__Stored data__.
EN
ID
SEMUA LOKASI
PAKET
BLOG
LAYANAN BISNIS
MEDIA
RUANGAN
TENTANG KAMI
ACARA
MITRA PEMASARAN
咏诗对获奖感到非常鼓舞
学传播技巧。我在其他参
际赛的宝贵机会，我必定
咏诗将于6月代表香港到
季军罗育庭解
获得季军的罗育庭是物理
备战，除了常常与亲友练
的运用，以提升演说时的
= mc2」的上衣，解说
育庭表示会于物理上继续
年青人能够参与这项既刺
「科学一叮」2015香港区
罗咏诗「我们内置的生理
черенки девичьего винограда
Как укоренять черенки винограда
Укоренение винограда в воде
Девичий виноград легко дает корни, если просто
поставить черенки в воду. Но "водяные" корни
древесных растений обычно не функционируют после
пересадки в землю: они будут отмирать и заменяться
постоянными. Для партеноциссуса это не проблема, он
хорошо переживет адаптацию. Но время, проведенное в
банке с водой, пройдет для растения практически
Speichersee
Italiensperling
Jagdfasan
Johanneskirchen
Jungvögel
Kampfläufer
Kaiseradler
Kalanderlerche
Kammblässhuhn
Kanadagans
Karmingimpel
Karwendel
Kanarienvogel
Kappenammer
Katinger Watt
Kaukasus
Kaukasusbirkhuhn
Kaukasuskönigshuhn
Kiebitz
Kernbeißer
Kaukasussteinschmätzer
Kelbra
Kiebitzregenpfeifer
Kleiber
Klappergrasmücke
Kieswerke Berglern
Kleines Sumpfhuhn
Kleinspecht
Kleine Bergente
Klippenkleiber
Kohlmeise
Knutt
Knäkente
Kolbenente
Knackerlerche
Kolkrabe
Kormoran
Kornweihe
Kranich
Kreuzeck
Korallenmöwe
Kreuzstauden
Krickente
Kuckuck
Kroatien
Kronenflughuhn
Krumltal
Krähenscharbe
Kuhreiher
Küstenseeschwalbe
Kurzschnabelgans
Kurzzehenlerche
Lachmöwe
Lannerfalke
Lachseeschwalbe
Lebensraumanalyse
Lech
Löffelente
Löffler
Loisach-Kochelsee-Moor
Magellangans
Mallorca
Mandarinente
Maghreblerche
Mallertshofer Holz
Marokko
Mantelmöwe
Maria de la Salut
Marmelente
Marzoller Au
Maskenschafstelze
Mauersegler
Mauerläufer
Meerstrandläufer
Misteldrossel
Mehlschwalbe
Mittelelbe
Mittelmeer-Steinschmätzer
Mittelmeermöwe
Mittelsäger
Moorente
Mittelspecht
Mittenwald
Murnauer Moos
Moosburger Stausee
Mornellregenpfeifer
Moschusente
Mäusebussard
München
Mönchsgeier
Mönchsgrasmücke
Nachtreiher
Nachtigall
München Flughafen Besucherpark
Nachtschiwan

__Task description__.
Reproduce the rows from the first one through the row that contains "Kreuzstauden", with both ends included.

__Finished exercise__.
EN
ID
SEMUA LOKASI
PAKET
BLOG
LAYANAN BISNIS
MEDIA
RUANGAN
TENTANG KAMI
ACARA
MITRA PEMASARAN
咏诗对获奖感到非常鼓舞
学传播技巧。我在其他参
际赛的宝贵机会，我必定
咏诗将于6月代表香港到
季军罗育庭解
获得季军的罗育庭是物理
备战，除了常常与亲友练
的运用，以提升演说时的
= mc2」的上衣，解说
育庭表示会于物理上继续
年青人能够参与这项既刺
「科学一叮」2015香港区
罗咏诗「我们内置的生理
черенки девичьего винограда
Как укоренять черенки винограда
Укоренение винограда в воде
Девичий виноград легко дает корни, если просто
поставить черенки в воду. Но "водяные" корни
древесных растений обычно не функционируют после
пересадки в землю: они будут отмирать и заменяться
постоянными. Для партеноциссуса это не проблема, он
хорошо переживет адаптацию. Но время, проведенное в
банке с водой, пройдет для растения практически
Speichersee
Italiensperling
Jagdfasan
Johanneskirchen
Jungvögel
Kampfläufer
Kaiseradler
Kalanderlerche
Kammblässhuhn
Kanadagans
Karmingimpel
Karwendel
Kanarienvogel
Kappenammer
Katinger Watt
Kaukasus
Kaukasusbirkhuhn
Kaukasuskönigshuhn
Kiebitz
Kernbeißer
Kaukasussteinschmätzer
Kelbra
Kiebitzregenpfeifer
Kleiber
Klappergrasmücke
Kieswerke Berglern
Kleines Sumpfhuhn
Kleinspecht
Kleine Bergente
Klippenkleiber
Kohlmeise
Knutt
Knäkente
Kolbenente
Knackerlerche
Kolkrabe
Kormoran
Kornweihe
Kranich
Kreuzeck
Korallenmöwe
Kreuzstauden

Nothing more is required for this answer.